→ **TEXT SECTION**
= = = =

On Mon, May 05, 2008 at 08:23:34AM -0700, Linus Torvalds wrote:
> 
> 
> On Mon, 5 May 2008, Johannes Weiner wrote:
> > 
> > here is a bootmem allocator replacement that uses one bitmap for all
> > available pages and works with a model of contiguous memory blocks
> > that reside on nodes instead of nodes only as the current allocator
> > does.
> 
> Won't this have problems with huge non-contiguous areas?
> 
> Some setups have traditionally had node memory separated in physical space 
> by the high bits of the memory address, and using a single bitmap for such 
> things would potentially be basically impossible - even with a single bit 
> per page, the "span" of possible pages is potentially just too high, even 
> if the nodes themselves don't have tons of memory, because the memory is 
> just very spread out - and allocating the initial bitmap may not work 
> reliably.
> 
> Now, admittedly I don't know if we even support that kind of thing or if 
> people really do things that way any more, so maybe it's not an issue.

= = = =

Dataset excerpt

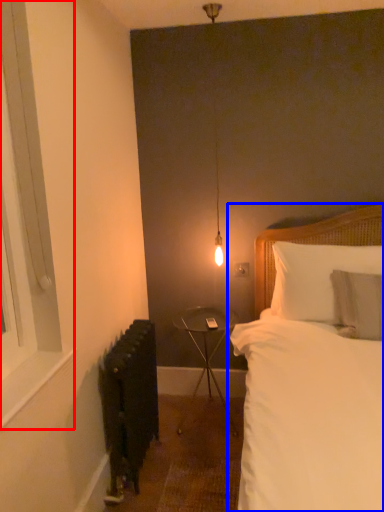
Question: Which object appears farthest to the camera in this image, window (highlighted by a red box) or bed (highlighted by a blue box)?

Choices:
 (A) window
 (B) bed

Answer: (A)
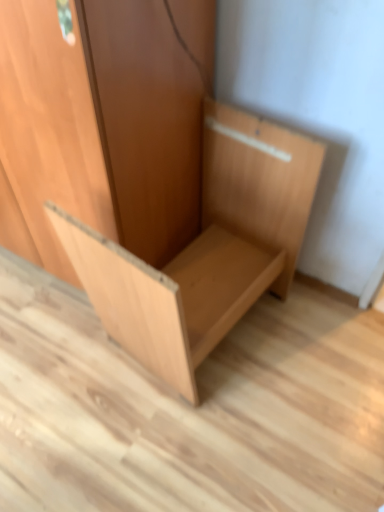
Where is `vacant region to the left of light brown wood chair at center`? This screenshot has width=384, height=512. vacant region to the left of light brown wood chair at center is located at coordinates (52, 362).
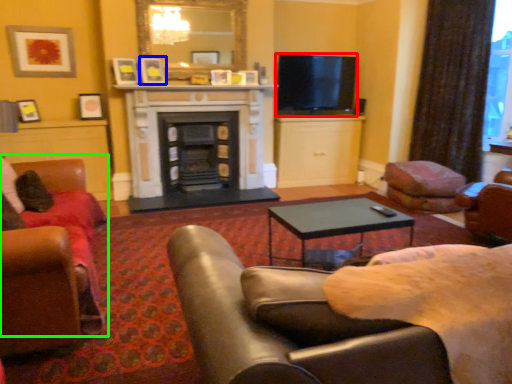
Question: Considering the real-world distances, which object is farthest from television (highlighted by a red box)? picture frame (highlighted by a blue box) or chair (highlighted by a green box)?

Choices:
 (A) picture frame
 (B) chair

Answer: (B)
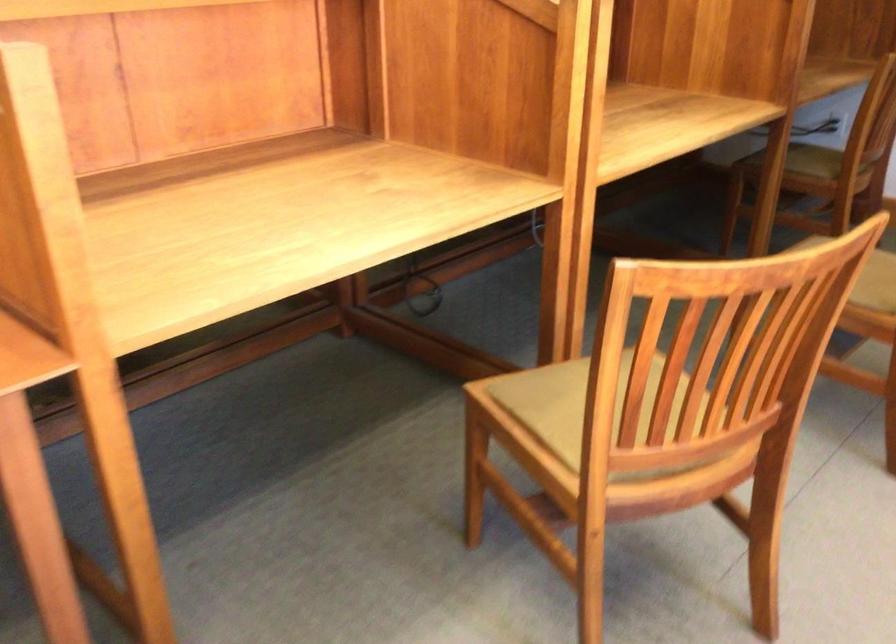
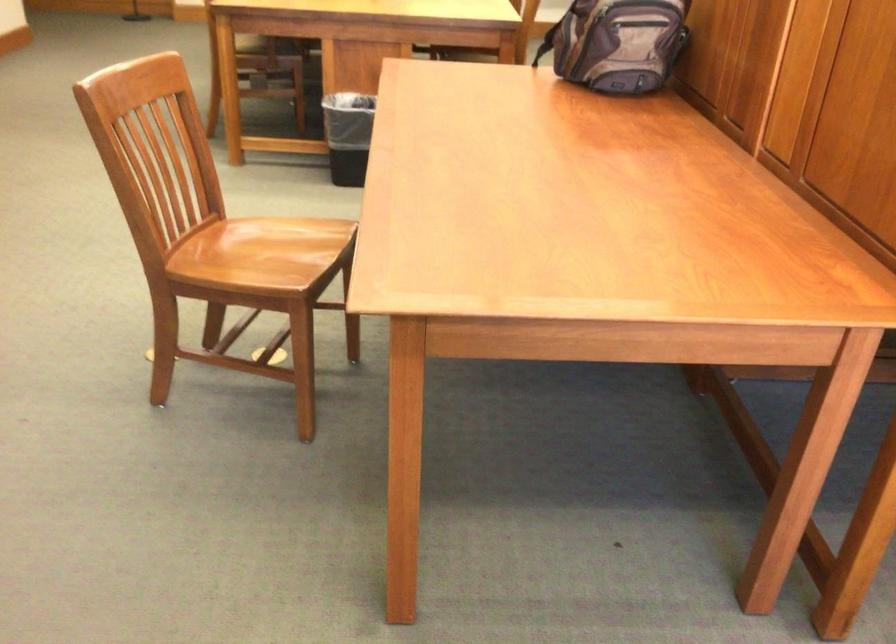
Question: The images are taken continuously from a first-person perspective. In which direction is your viewpoint rotating?

Choices:
 (A) Left
 (B) Right
 (C) Up
 (D) Down

Answer: (A)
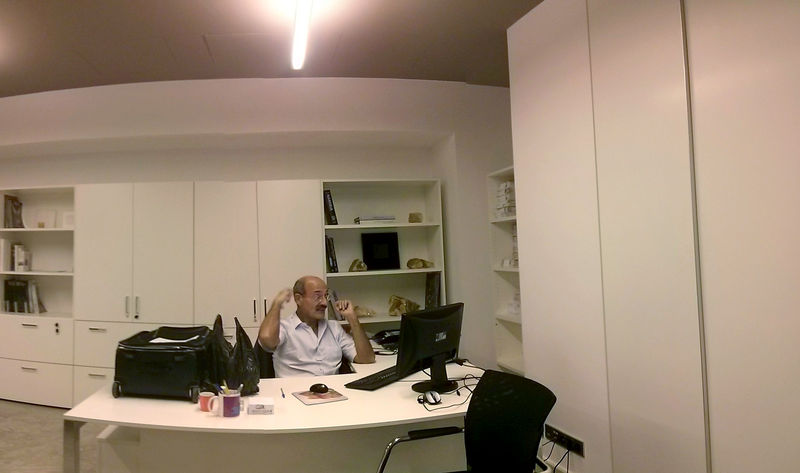
You are a GUI agent. You are given a task and a screenshot of the screen. Output one action in this format:
    pyautogui.click(x=<x>, y=<y>)
    Task: Click on the keyboard
    The width and height of the screenshot is (800, 473).
    Given the screenshot: What is the action you would take?
    coord(386,381)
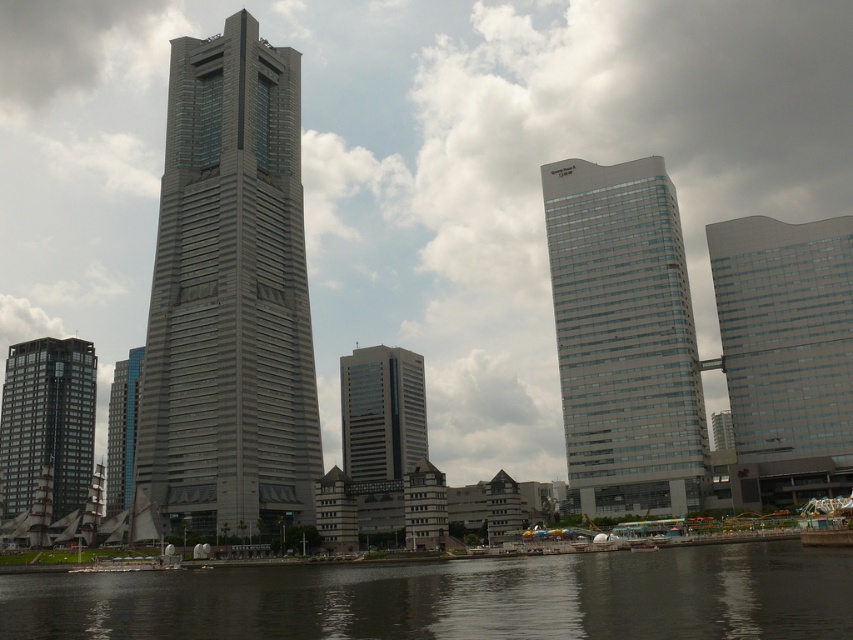
Is point (686, 547) positioned before point (399, 369)?

Yes.

Which is in front, point (831, 564) or point (344, 472)?

Point (831, 564) is in front.

Is point (183, 596) less distant than point (347, 394)?

That is True.

Image resolution: width=853 pixels, height=640 pixels. Identify the location of dark gray water at lower center. (457, 598).

Can you confirm if gray glass skyscraper at left is positioned above smooth glass skyscraper at right?

Indeed, gray glass skyscraper at left is positioned over smooth glass skyscraper at right.

Is point (172, 129) farther from camera compared to point (747, 438)?

Yes, it is behind point (747, 438).

Image resolution: width=853 pixels, height=640 pixels. I want to click on gray glass skyscraper at left, so click(x=229, y=296).

Is dark gray glass building at left thinner than gray glass skyscraper at center?

Incorrect, dark gray glass building at left's width is not less than gray glass skyscraper at center's.

Which is below, dark gray glass building at left or gray glass skyscraper at center?

dark gray glass building at left is lower down.

Which is in front, point (83, 417) or point (364, 374)?

Point (83, 417) is more forward.

Image resolution: width=853 pixels, height=640 pixels. Identify the location of dark gray glass building at left. (47, 420).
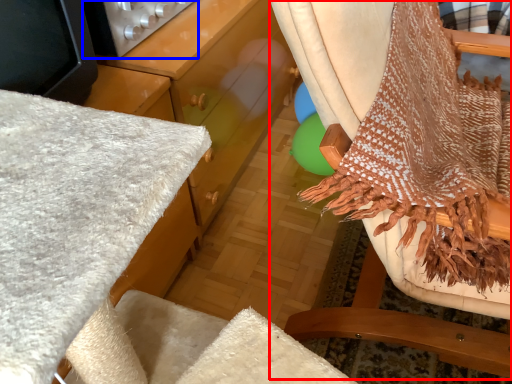
Question: Which of the following is the closest to the observer, chair (highlighted by a red box) or appliance (highlighted by a blue box)?

Choices:
 (A) chair
 (B) appliance

Answer: (A)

= = = =

→ **REQUIRED WORK**
a - Swap "allocator" for "memory manager" in the email message, starting with "On Mon, May" and going on through "huge non-contiguous areas?", and give that passage again.
b - Restate the records word for word, starting at the beginning of the records and going on through the line that contains "coordinates (52, 362).", leaving out the pictures.
The records bear no relation to the email message.

→ **COMPLETED EXERCISE**
a -
On Mon, May 05, 2008 at 08:23:34AM -0700, Linus Torvalds wrote:
> 
> 
> On Mon, 5 May 2008, Johannes Weiner wrote:
> > 
> > here is a bootmem memory manager replacement that uses one bitmap for all
> > available pages and works with a model of contiguous memory blocks
> > that reside on nodes instead of nodes only as the current memory manager
> > does.
> 
> Won't this have problems with huge non-contiguous areas?

b -
Question: Which object appears farthest to the camera in this image, window (highlighted by a red box) or bed (highlighted by a blue box)?

Choices:
 (A) window
 (B) bed

Answer: (A)
Where is `vacant region to the left of light brown wood chair at center`? This screenshot has width=384, height=512. vacant region to the left of light brown wood chair at center is located at coordinates (52, 362).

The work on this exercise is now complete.